Elektronische Akten sind reich, aber oft ungleichmäßig strukturiert. Mit FHIR-Ressourcen lassen sich Diagnosen, Medikation, Beobachtungen und Prozeduren konsistent abbilden. Mappings zu SNOMED CT, LOINC und ATC schaffen Vergleichbarkeit und Forschungstauglichkeit. Klinische Workflows profitieren, wenn Daten einmalig erfasst und vielfach genutzt werden. Beschreiben Sie, welche Dokumentationswege doppelt laufen und wo standardisierte Profile Reibung sofort verringern könnten.

Kontinuierliche Messungen aus dem Alltag füllen Lücken zwischen Terminen, erkennen Trends vor Symptomen und stärken Selbstwirksamkeit. Gleichzeitig stellen Rauschen, Kalibrierung, Batterieleben und sichere Konnektivität hohe Anforderungen. Kombiniert mit klinischen Akten entstehen reichhaltige Zeitreihen, die präventive Eingriffe ermöglichen. Teilen Sie Ihre Erfahrung mit Telemonitoring: Welche Schwellenwerte funktionieren, und wo braucht es smartere, kontextbezogene Alarme statt starrer Limits?

Radiologie, Pathologie, Genomik und Proteomik liefern gewaltige Informationswelten. Standardisierte Metadaten, PACS-Integrationen und Pipelines für Vorverarbeitung sind entscheidend, um Artefakte zu verringern und robuste Modelle zu trainieren. Multimodale Ansätze verbinden Bildmerkmale mit molekularen Profilen und klinischen Endpunkten. Welche bild- oder genombasierten Fragestellungen treiben Sie um, und wie könnten integrierte Datensätze Ihre Hypothesen präziser testen helfen?

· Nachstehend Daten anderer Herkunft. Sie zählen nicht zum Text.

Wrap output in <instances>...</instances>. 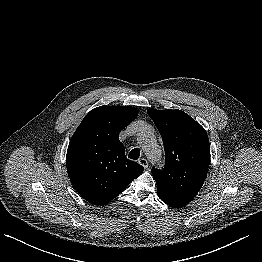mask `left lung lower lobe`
Listing matches in <instances>:
<instances>
[{
	"label": "left lung lower lobe",
	"mask_w": 262,
	"mask_h": 262,
	"mask_svg": "<svg viewBox=\"0 0 262 262\" xmlns=\"http://www.w3.org/2000/svg\"><path fill=\"white\" fill-rule=\"evenodd\" d=\"M167 205H170L171 207H174V208H178V207H176V206H174V205H172V204H167Z\"/></svg>",
	"instance_id": "left-lung-lower-lobe-1"
}]
</instances>
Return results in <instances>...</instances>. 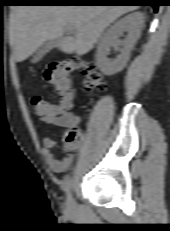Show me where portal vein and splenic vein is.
Here are the masks:
<instances>
[{
	"instance_id": "1",
	"label": "portal vein and splenic vein",
	"mask_w": 170,
	"mask_h": 231,
	"mask_svg": "<svg viewBox=\"0 0 170 231\" xmlns=\"http://www.w3.org/2000/svg\"><path fill=\"white\" fill-rule=\"evenodd\" d=\"M67 31H68L69 33H73V32H74V30H73L71 27H68V28H67Z\"/></svg>"
}]
</instances>
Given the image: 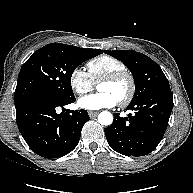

Ein Haus implementierte ein prädiktives Signal aus Vitalwerttrends und Laboren, validiert gegen lokale Fälle. Ergebnis: frühere Arztkontakte, gezieltere Proben, verkürzte Verweildauer. Wichtig waren klare Eskalationspfade, Alarm-Tuning und tägliches Feedback an Stationsteams. Welche Parameterkombinationen bewähren sich bei Ihnen, und wie vermeiden Sie Alarmmüdigkeit, ohne echte Warnungen zu verpassen? Teilen Sie Kennzahlen, die Ihr Team überzeugen.
Ein Priorisierungsmodell sortierte Studien nach Dringlichkeit, basierend auf Indikation, Vorbefunden und technischen Qualitätsmerkmalen. Befundzeiten sanken für kritische Fälle, ohne Routinefälle zu benachteiligen. Erklärungen halfen, Vertrauen aufzubauen. Kontinuierliches Monitoring identifizierte Drift nach Geräteaustausch. Welche Metriken sind für Sie entscheidend: Zeit bis Befund, Wiederaufrufquote, subjektive Arbeitslast oder Patient:innenfluss? Diskutieren Sie Erfahrungen und offene Fragen.